À la recherche de nouveaux partenaires
En effet, l’entreprise
est accompagnée depuis les premières difficultés par le ministère
de l'Économie, des Finances et de la Souveraineté industrielle et Numérique, ainsi que le ministère de l'Agriculture et de la
Souveraineté alimentaire. Ce soutien porte notamment sur les
problématiques de trésorerie, l’approvisionnement en sucre et les
mesures anti-dumping face à la concurrence inéquitable de certains
acteurs extra-européens.
Au niveau local, le préfet de la Somme et la commissaire à la restructuration et à la prévention des difficultés des entreprises accompagnent également l’entreprise. Pour rappel, l’entreprise est notamment bénéficiaire du programme France 2030 avec 9,5 millions d’euros d’aides destinées à l’innovation et à la transformation des processus de production des acides aminés. Le processus d’adossement à un nouvel acteur industriel, lancé par le groupe il y a quelques mois afin de pérenniser son activité et financer son développement, n’a pas permis d’aboutir à une solution satisfaisante à ce jour. Le groupe a donc sollicité l’ouverture de procédures collectives afin de poursuivre cette recherche dans un cadre adapté et sécurisé. Les prochains mois pourront ainsi être utilisés pour rechercher de nouveaux partenaires à même de reprendre les sites et les salariés du groupe.
Bouclier contre le dumping
Le Groupe est positionné
au cœur des enjeux en matière de souveraineté alimentaire, de
traçabilité des aliments et de décarbonation de l’économie. Il
bénéficie à cet égard du soutien de nombreux acteurs de l’aval,
en particulier ceux de l’industrie du secteur de la nutrition
animale et ceux des filières avicoles et porcines françaises.

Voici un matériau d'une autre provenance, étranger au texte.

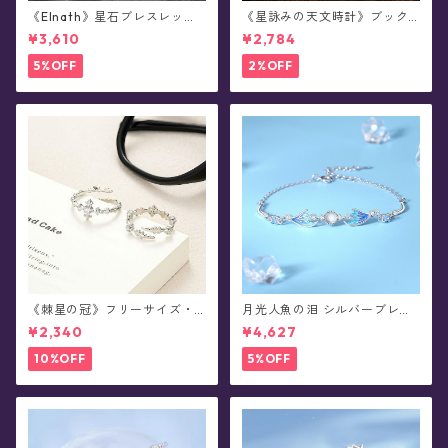
《Elnath》星石ブレスレット
《星詠みの天文時計》ブック
(全2色)
マーカー(全3種)
¥3,610
¥2,784
5%OFF
2%OFF
《棘星の冠》フリーサイズ・
月光人魚の泪 シルバーブレス
ペアデザイン・リング(全2種)
レット
¥2,340
¥4,627
10%OFF
5%OFF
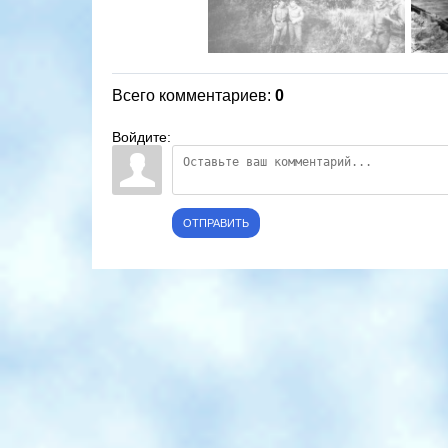
Всего комментариев
:
0
Войдите:
ОТПРАВИТЬ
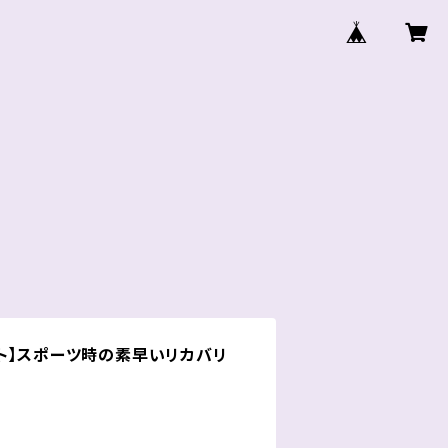
ト】スポーツ時の素早いリカバリ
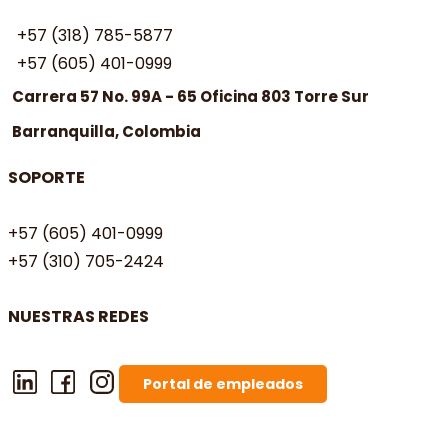
+57 (318) 785-5877
+57 (605) 401-0999
Carrera 57 No. 99A - 65 Oficina 803 Torre Sur
Barranquilla, Colombia
SOPORTE
+57 (605) 401-0999
+57 (310) 705-2424
NUESTRAS REDES
Portal de empleados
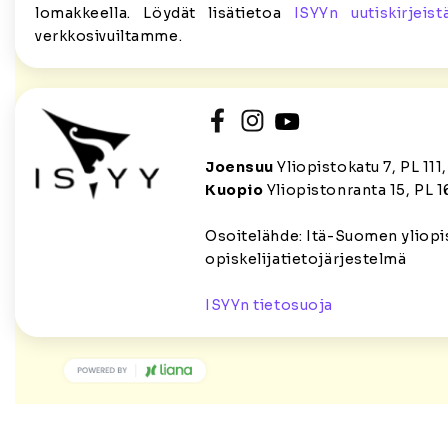
lomakkeella. Löydät lisätietoa
ISYYn uutiskirjeist
verkkosivuiltamme.
Joensuu
Yliopistokatu 7, PL 11
Kuopio
Yliopistonranta 15, PL 1
Osoitelähde: Itä-Suomen yliopi
opiskelijatietojärjestelmä
ISYYn tietosuoja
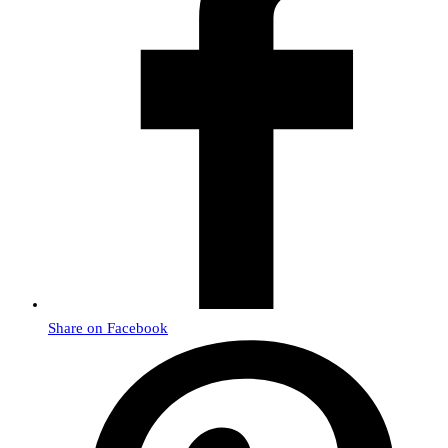
Share on Facebook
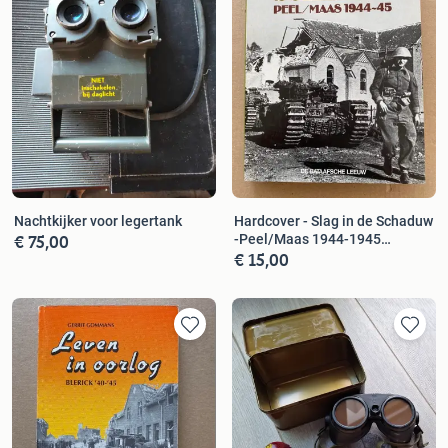
Nachtkijker voor legertank
Hardcover - Slag in de Schaduw
€ 75,00
-Peel/Maas 1944-1945
€ 15,00
zeldzaam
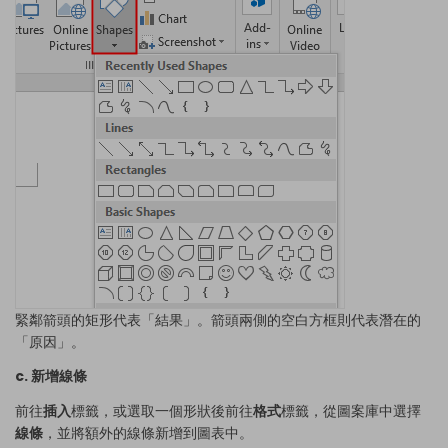
緊鄰箭頭的矩形代表「結果」。箭頭兩側的空白方框則代表潛在的
「原因」。
c. 新增線條
前往
插入
標籤，或選取一個形狀後前往
格式
標籤，從圖案庫中選擇
線條
，並將額外的線條新增到圖表中。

Rappelons qu'à partir de matières premières renouvelables, le
Groupe développe et industrialise des procédés de fermentation
industriels innovants et compétitifs comme alternatives aux procédés
pétrochimiques pour répondre aux nouvelles attentes sociétales des
consommateurs et aux enjeux de transition énergétique. « Metex
revêt une importance stratégique pour la France et l’Union
européenne étant l’unique usine du continent à produire, à
partir de sucre de betterave, de la lysine. Cet acide aminé est
essentiel à la croissance musculaire des animaux d’élevage, et
entre également dans la composition de certains médicaments. Les
pays asiatiques, et en particulier la Chine, développent des
capacités de production très importantes et inondent le marché
européen pratiquant un dumping auquel les producteurs européens ne
peuvent pas résister. Le fermeture de l’usine Metex aurait pour
conséquence de mettre la France et avec elle l’Europe, dans une
situation de dépendance quasi-totale vis-à-vis de la production
asiatique et plus particulièrement chinoise », souligne le
sénateur Rémi Cardon, qui appelle à une union sacrée pour la
sauvegarde de l’usine et des emplois et continue de militer pour un
cadre qui protège des prix excessifs de l’énergie et du dumping.